_Alıştırma metni:_

——

Geldigimden beri gozlerime inanamiyorum. Yuzlerdeki uzuntu, ofke, umutsuzluk ve bilincsizlik, buradaki insanlarin nasil bir yasam standartina sahip olduklarinin ve yasam sartlarinin cetinliginin bir ispati olmali. Gulumseyen bir yuz,bir sevgi ya da sempati ifadesi yakalamakta cok zorlaniyorum. Hic pozitif enerji yayilmiyor etrafa. Bir kara delik sehrin ustunde, gorunmuyor ama sehrin, insanlarin ve hatta etraftaki hayvanlarin bile yasam enerjisini somuruyor sanki. Sefalet kelimesinin kaynaginda gibi hissediyorum kendimi. Etrafta rengi parlak olan tek canli hamam bocekleri. Kopeklerde uyuz, kuslarda tuysuzluk, insanlarda soluk gozbebekleri ve yarali ciplak ayaklar var.
21. yuzyilda oldugumuza inanamiyorum. “1850 Hindistan” diye baslayan macera filmlerinde sehrin sefaletini gormusuzdur, ama hic ilerleme olmamasini beklemiyordum. Sehirler yine merkezlerde binalasip, gokdelenlesir (en azindan 4 kata ulasir), cevresinde gece kondu olur saniyordum. Tamamen sokaklarda yasayan ve gece kondulardan, tenekelerden olusan bir sehir gorunce gozlerime inanamadim.

——

_Girdi verileri:_
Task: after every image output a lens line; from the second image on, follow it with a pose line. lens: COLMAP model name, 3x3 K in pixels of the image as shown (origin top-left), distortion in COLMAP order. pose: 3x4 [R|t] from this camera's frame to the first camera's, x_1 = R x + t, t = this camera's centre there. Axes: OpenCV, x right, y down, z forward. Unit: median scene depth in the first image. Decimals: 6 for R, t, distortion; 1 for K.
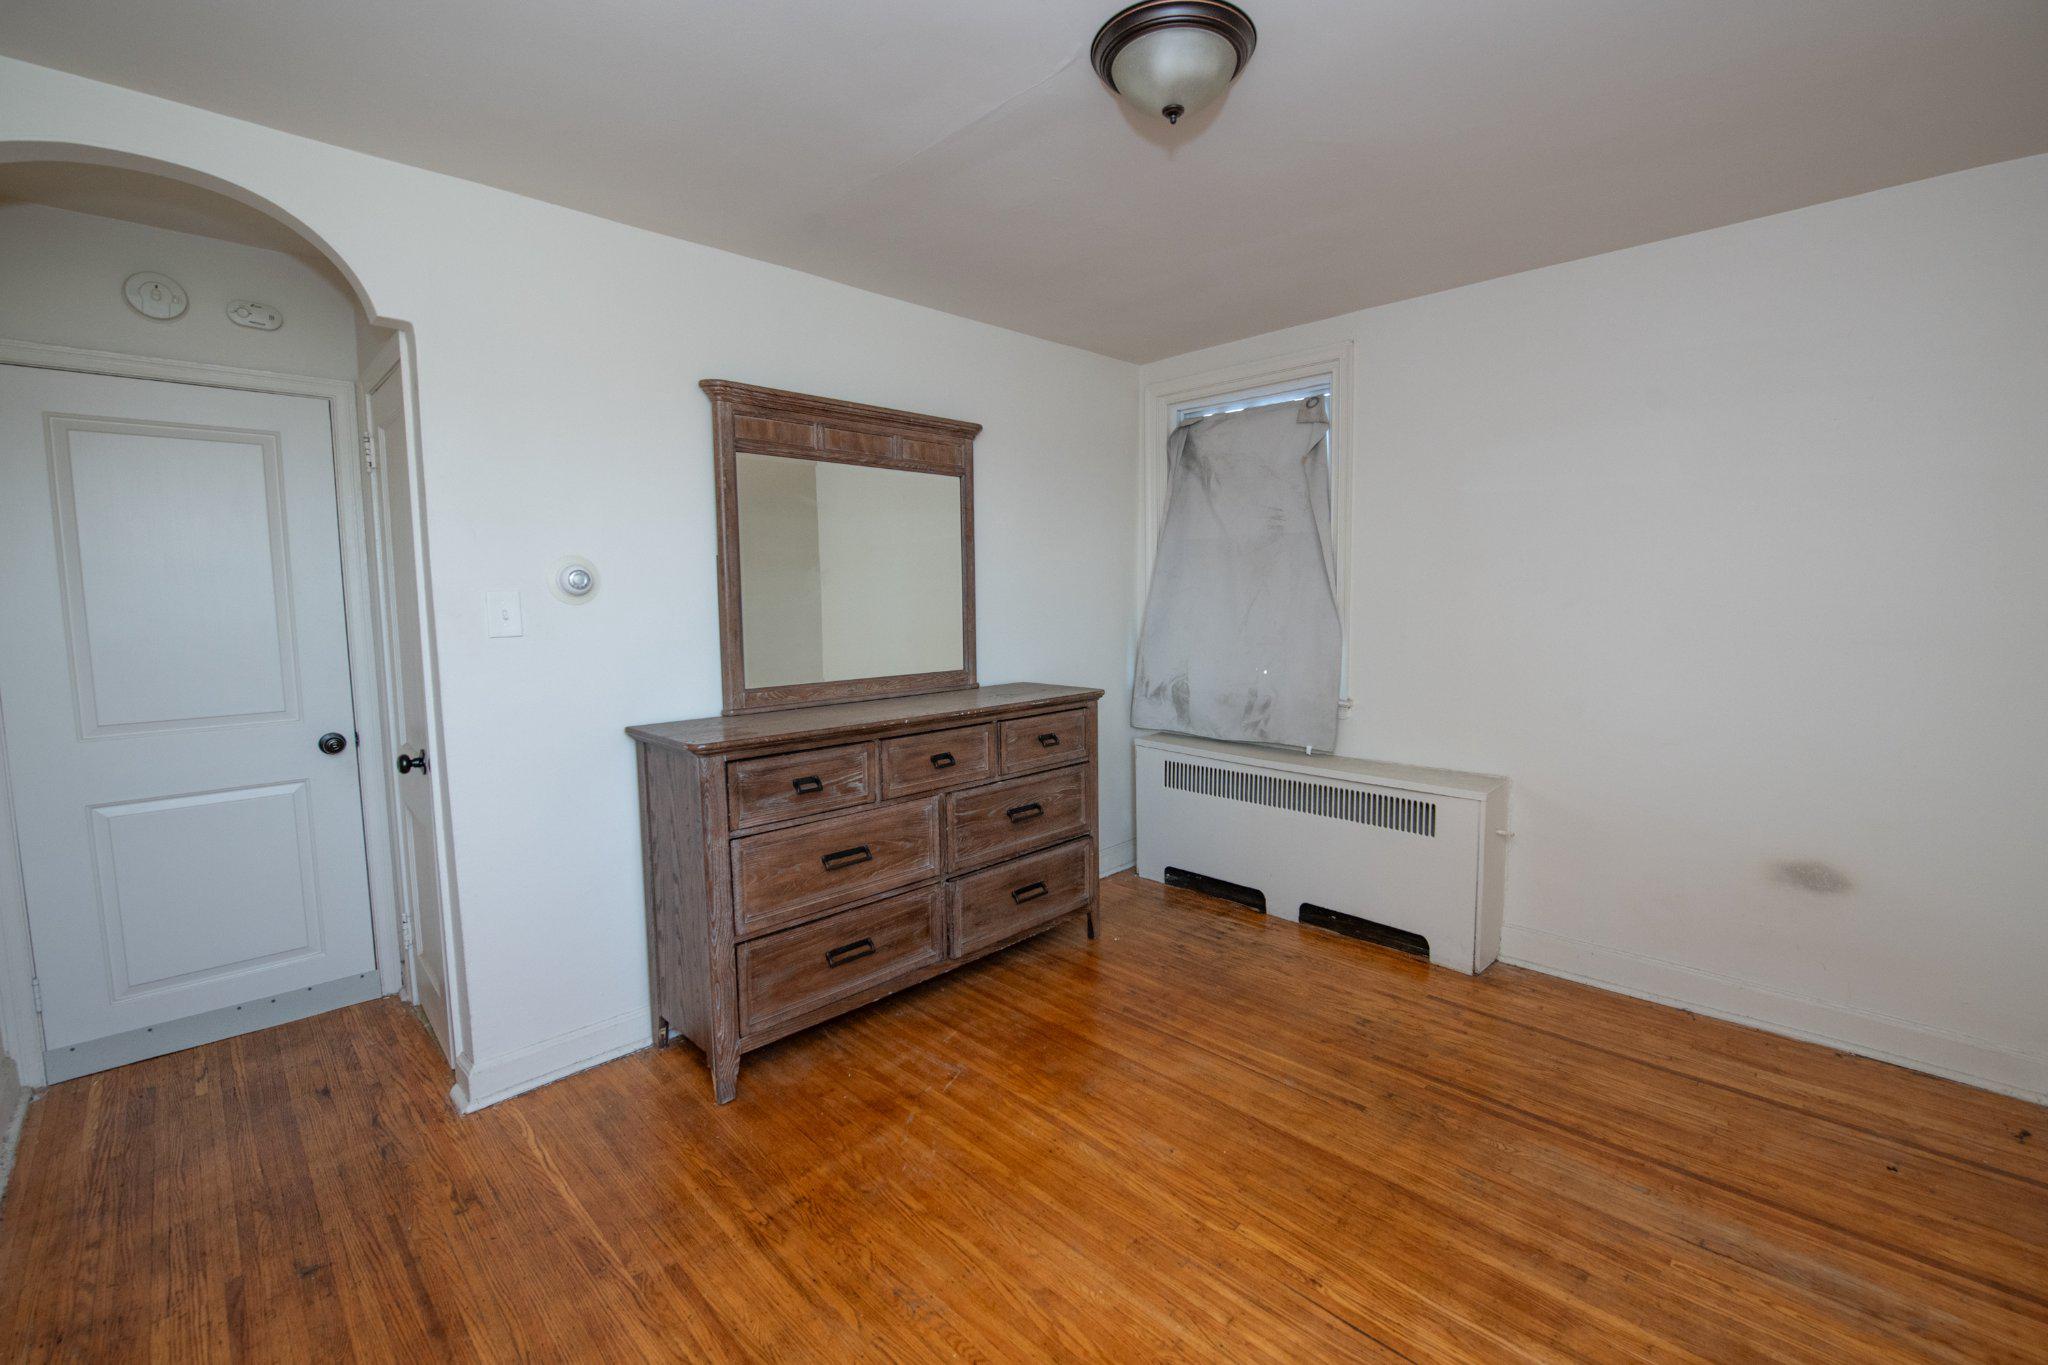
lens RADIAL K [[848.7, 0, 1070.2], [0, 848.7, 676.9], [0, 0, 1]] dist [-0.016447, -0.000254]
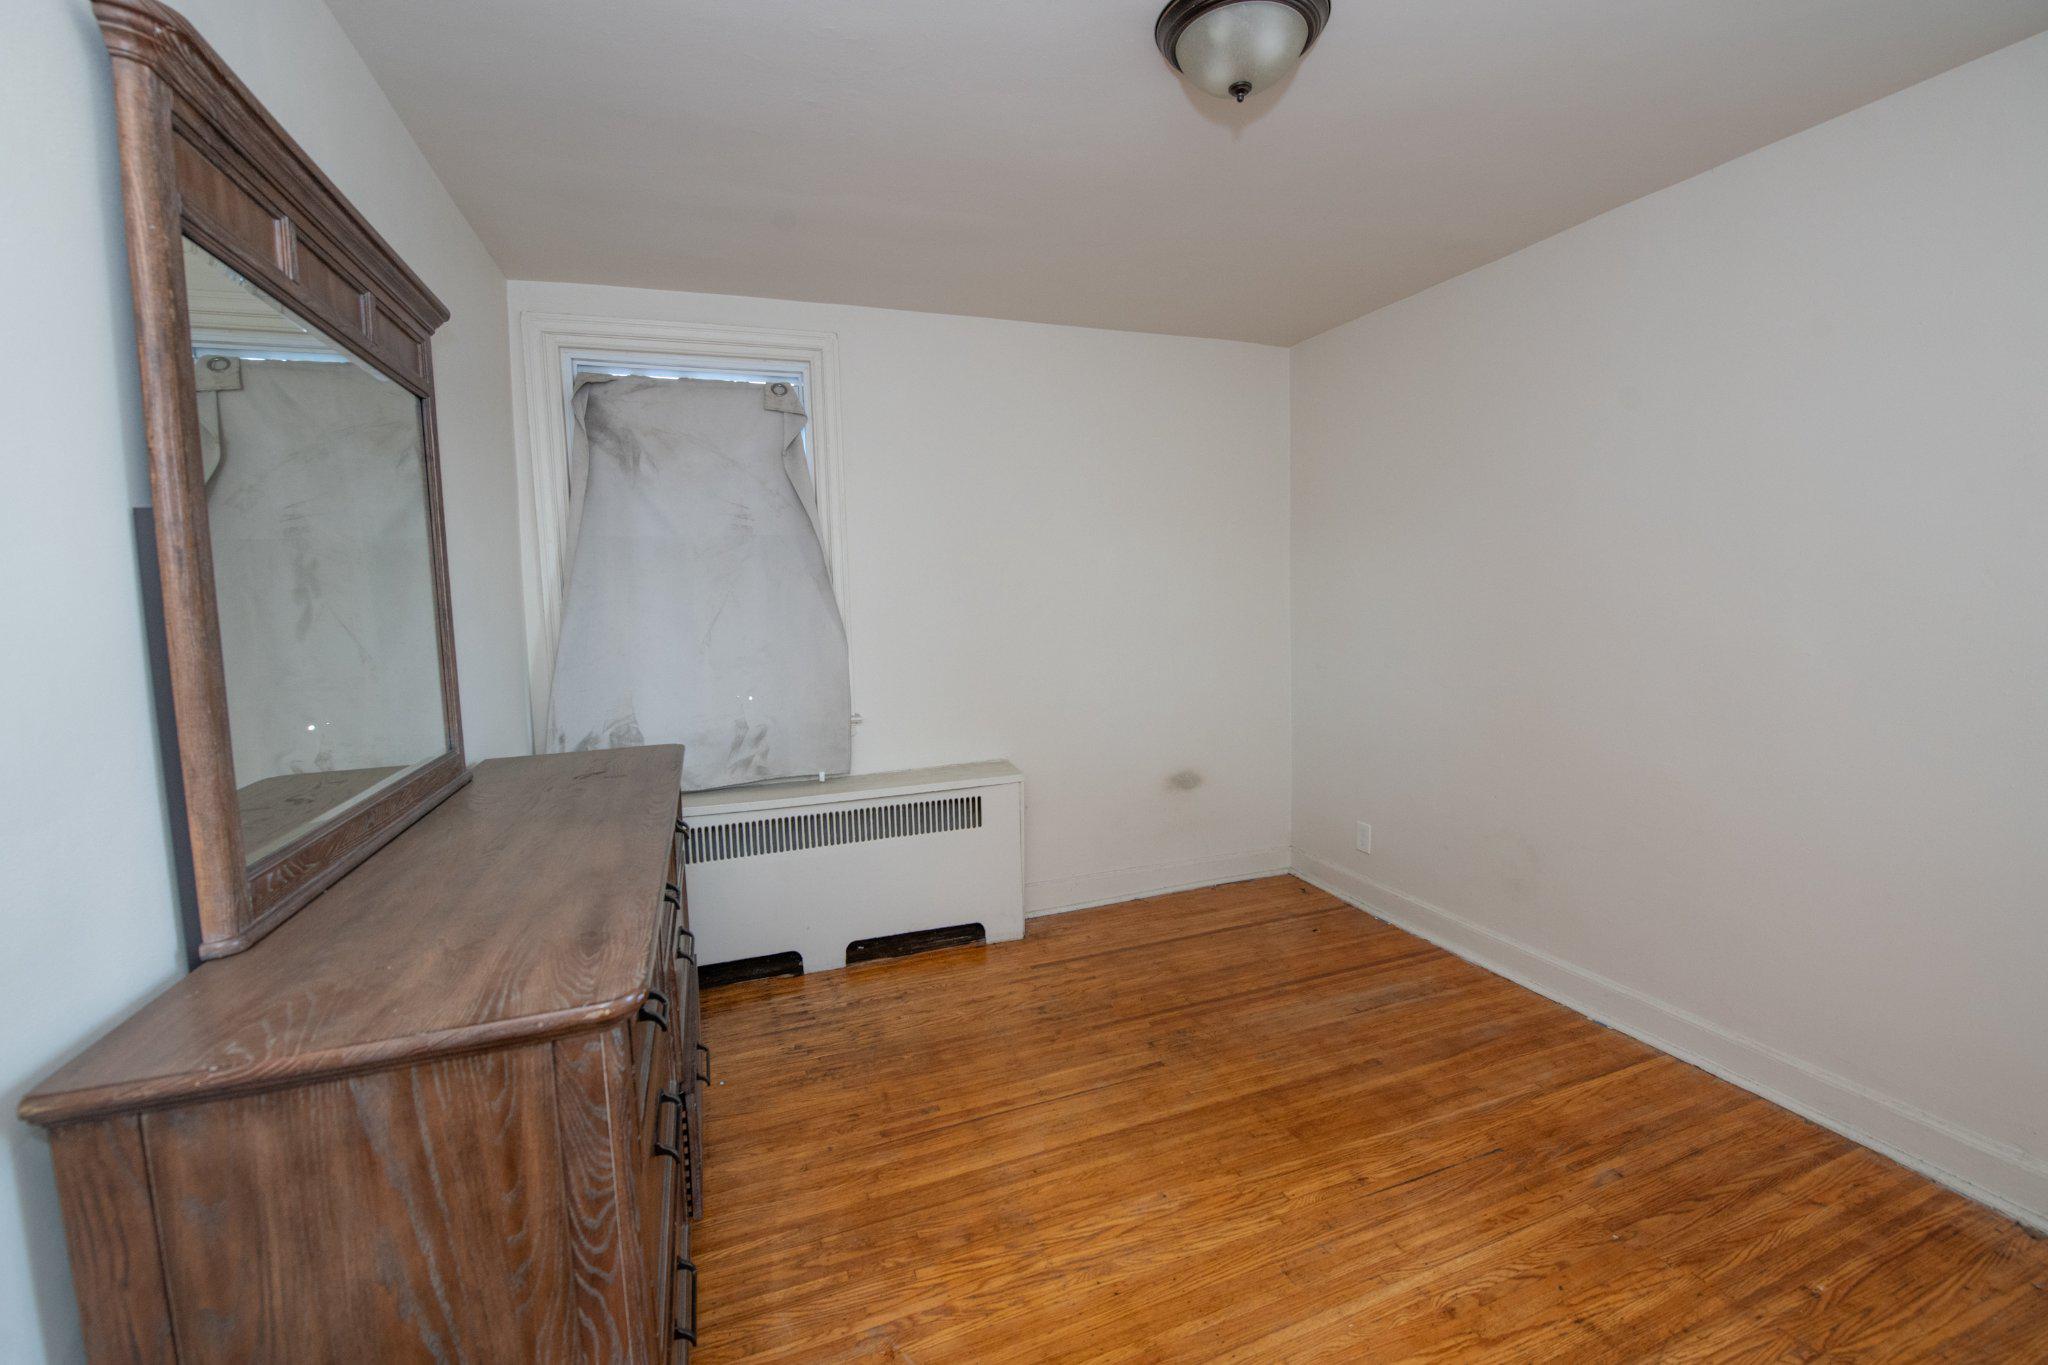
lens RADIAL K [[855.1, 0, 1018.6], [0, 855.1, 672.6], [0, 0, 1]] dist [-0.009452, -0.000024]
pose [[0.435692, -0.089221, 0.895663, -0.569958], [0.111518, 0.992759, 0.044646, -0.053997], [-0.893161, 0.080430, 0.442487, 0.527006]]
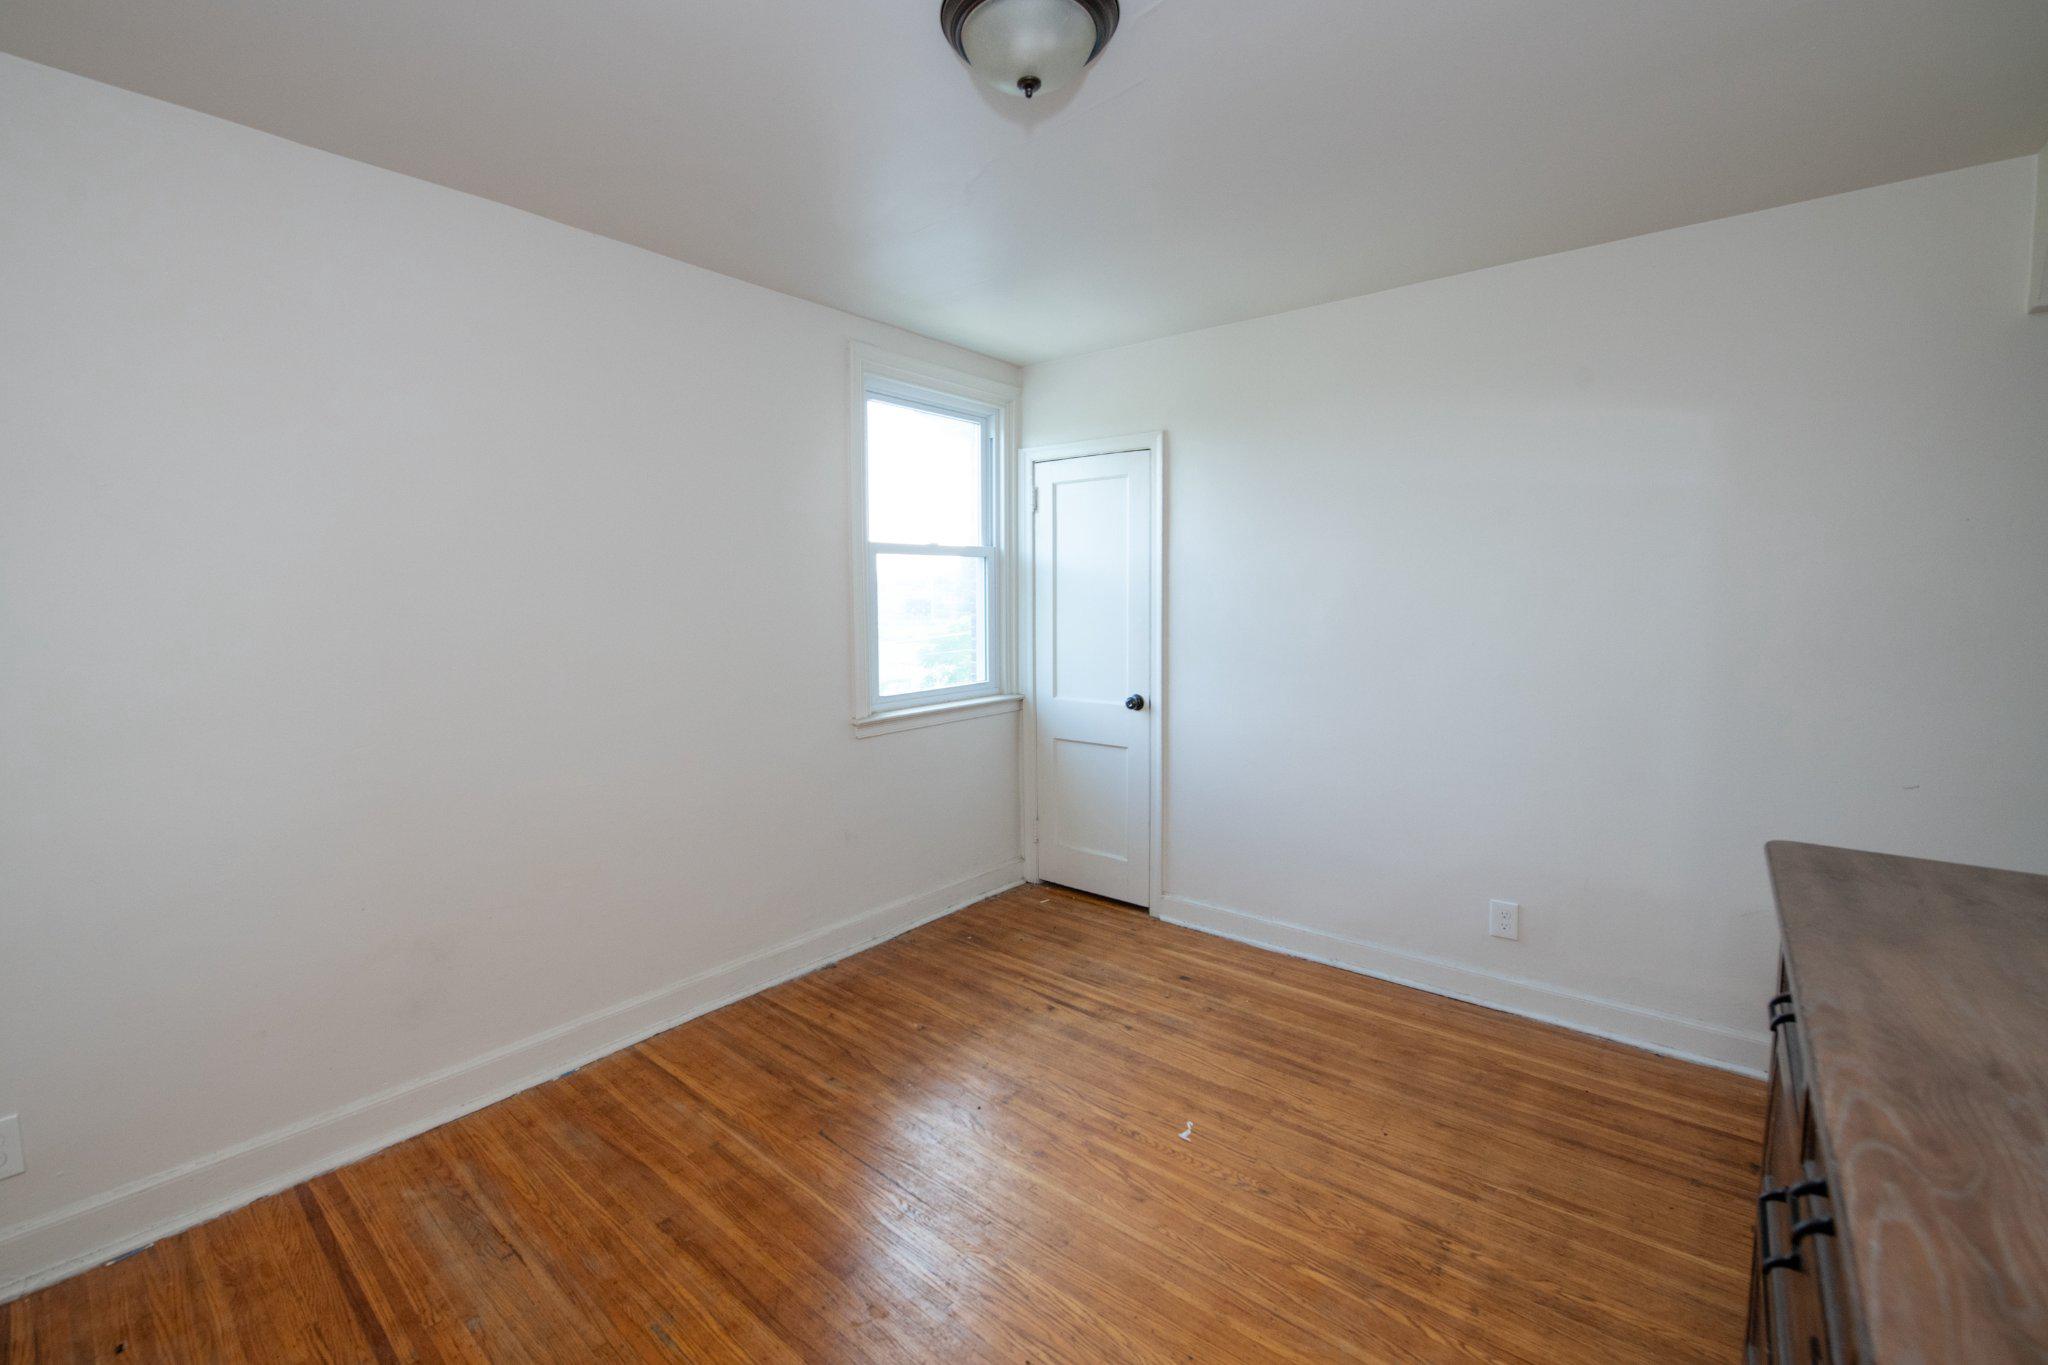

——

_Görev koşulları:_ Alıştırma metninde insanların yüzlerinde görüldüğü söylenen durumların tamamı nelerdir? Bu materyale gerek yoktur.

_Yanıt aşağıda:_ uzuntu, ofke, umutsuzluk, bilincsizlik